In case you’re wondering our local branch of a well known supermarket chain, who shall remain nameless as it isn’t worthy of free advertising, is probably the worst stocked supermarket it has ever been my misfortune to shop in. To add insult to injury, we have proven on numerous occasions that it is much more expensive than another branch of the same supermarket just 10 miles further down the road, so we only really use it if we have to.
But I digress.
Forty minutes later I returned home, empty handed and announcing that the useless shop hadn’t stocked any of our favourite wine and was out of the natural yoghurt and mango chutney. With an amused smile on his face Mud had just started to commiserate with me on my wasted journey, when there was a knock at the door.
“Oh, what now?” was my exasperated question and stomped back to the front door. I could hear the Mudlets, in the lounge, asking who it was.
“No thank you,” I said as I opened the front door and let in the visitor, who was trying very hard to make like a member of the SAS and not make a sound, “we don’t need any.”

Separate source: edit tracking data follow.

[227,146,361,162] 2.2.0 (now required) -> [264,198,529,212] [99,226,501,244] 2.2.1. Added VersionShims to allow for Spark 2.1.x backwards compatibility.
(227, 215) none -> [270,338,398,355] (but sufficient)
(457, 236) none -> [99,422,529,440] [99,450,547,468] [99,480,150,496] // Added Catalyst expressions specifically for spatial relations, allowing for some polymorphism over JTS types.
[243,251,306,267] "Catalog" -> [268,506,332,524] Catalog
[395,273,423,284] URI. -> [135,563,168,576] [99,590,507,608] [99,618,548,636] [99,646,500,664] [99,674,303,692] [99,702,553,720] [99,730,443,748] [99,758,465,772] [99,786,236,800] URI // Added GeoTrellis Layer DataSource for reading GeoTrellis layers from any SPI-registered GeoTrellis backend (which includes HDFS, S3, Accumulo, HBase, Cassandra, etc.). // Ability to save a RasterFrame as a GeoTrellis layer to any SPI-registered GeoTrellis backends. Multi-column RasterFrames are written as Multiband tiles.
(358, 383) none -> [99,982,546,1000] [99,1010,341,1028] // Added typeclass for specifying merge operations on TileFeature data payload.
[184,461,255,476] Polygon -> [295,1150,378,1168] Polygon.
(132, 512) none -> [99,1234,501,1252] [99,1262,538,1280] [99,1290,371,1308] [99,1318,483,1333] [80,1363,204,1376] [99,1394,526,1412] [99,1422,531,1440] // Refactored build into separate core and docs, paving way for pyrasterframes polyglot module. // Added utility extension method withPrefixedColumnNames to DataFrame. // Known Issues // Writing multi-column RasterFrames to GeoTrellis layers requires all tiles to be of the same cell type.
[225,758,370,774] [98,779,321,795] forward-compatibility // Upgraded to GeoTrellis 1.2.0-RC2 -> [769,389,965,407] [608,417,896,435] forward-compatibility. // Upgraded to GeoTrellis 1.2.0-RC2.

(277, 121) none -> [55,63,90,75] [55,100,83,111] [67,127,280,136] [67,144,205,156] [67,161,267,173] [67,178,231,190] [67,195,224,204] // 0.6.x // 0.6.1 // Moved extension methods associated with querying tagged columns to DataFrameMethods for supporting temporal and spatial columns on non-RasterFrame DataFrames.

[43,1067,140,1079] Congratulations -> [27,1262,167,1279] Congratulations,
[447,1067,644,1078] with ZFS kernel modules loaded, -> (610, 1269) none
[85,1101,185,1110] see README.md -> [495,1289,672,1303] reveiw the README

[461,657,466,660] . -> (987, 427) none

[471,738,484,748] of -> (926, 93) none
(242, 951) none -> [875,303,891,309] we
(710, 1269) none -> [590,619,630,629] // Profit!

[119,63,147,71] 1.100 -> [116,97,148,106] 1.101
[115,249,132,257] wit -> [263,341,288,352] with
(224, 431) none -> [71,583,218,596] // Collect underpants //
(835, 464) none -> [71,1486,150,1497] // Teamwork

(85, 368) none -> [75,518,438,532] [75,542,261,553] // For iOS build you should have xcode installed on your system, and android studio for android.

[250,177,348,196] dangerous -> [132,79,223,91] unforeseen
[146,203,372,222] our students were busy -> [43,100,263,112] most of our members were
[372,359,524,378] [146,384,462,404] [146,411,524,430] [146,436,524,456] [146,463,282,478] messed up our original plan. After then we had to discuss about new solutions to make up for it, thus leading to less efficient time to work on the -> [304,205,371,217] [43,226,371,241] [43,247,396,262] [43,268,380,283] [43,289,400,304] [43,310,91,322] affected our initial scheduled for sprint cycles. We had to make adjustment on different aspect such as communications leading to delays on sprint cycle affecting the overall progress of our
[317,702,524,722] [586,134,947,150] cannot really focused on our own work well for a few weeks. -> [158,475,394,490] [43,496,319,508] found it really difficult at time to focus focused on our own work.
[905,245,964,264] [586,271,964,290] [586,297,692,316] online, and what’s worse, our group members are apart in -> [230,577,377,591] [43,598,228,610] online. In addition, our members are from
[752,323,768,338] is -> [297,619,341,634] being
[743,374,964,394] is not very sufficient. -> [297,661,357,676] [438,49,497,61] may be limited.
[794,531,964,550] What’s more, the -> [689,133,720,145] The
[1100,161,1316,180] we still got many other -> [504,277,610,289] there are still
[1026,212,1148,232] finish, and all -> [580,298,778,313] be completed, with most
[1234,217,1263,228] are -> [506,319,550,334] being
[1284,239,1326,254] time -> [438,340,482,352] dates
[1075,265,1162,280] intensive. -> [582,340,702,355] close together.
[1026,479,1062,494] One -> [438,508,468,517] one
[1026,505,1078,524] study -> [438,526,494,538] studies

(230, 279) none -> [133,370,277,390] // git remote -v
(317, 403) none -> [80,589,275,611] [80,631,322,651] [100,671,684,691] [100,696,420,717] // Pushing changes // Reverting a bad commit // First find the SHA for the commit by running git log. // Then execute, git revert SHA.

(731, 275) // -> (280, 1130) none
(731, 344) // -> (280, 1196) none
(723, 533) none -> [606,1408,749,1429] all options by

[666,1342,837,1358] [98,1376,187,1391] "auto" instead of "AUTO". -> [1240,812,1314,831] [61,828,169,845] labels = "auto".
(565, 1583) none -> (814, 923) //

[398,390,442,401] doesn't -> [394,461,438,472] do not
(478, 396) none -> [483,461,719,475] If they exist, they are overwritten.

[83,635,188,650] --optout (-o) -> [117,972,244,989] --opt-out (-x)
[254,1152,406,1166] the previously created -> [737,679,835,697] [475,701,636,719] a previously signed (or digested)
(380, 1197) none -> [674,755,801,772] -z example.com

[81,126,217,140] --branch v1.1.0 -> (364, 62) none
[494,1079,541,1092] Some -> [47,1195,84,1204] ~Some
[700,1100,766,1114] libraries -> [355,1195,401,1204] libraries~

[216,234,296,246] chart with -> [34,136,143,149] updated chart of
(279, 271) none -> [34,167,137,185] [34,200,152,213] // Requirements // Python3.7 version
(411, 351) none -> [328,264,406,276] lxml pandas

With that I closed the door and loudly bemoaning the inconvenience of a salesperson, calling at 6.30 on a Friday night, I walked back up the hallway to the kitchen door, in the wake of our visitor. The Mudlets, who for once had kept out of the hall as instructed, were beyond themselves with delight when the ktichen door opened to reveal their much loved big sister.
Indignation quickly followed as it dawned on them both, helped by the sight of Mud pulling a bottle of wine out of a cupboard where we had hidden it earlier in the day, that the whole shopping thing had been an elaborate ruse to surprise them with a visit from Eldest Mudlet. I had in fact collected Eldest Mudlet from the bus stop in a neighbouring village (that bus doesn’t come our way) and, on her suggestion, dropped her at the corner of the road where she had waited until I had gone inside before walking up and knocking on the door. The little ones were even more delighted to learn that their sister would be here for not just one sleepover but for two.
The weekend was a lovely one, all my girls together, with Mud cooking the Saturday night tea and the Sunday dinner, although I made the Yorkshires. Of course home time on Sunday evening brought with it the inevitable tears of the 6 year old and the stoic stiff upper lip of the 8 year old, as Annie and I set off, in the snow, to take Eldest Mudlet back to her flat.
I got back home just over an hour later, to discover that the littlest one had only just stopped crying and the poor little might was still looking downcast come Monday morning and so, whilst in town, I picked up a packet of chocolate, foil covered chicks to decorate the plate which sits in the centre of the dining table and upon which Muds’ homemade candle is currently sitting. As I had hoped, the sight of the golden chicks brought a smile to her little face, after school, especially when she was told that, yes, they may each have one.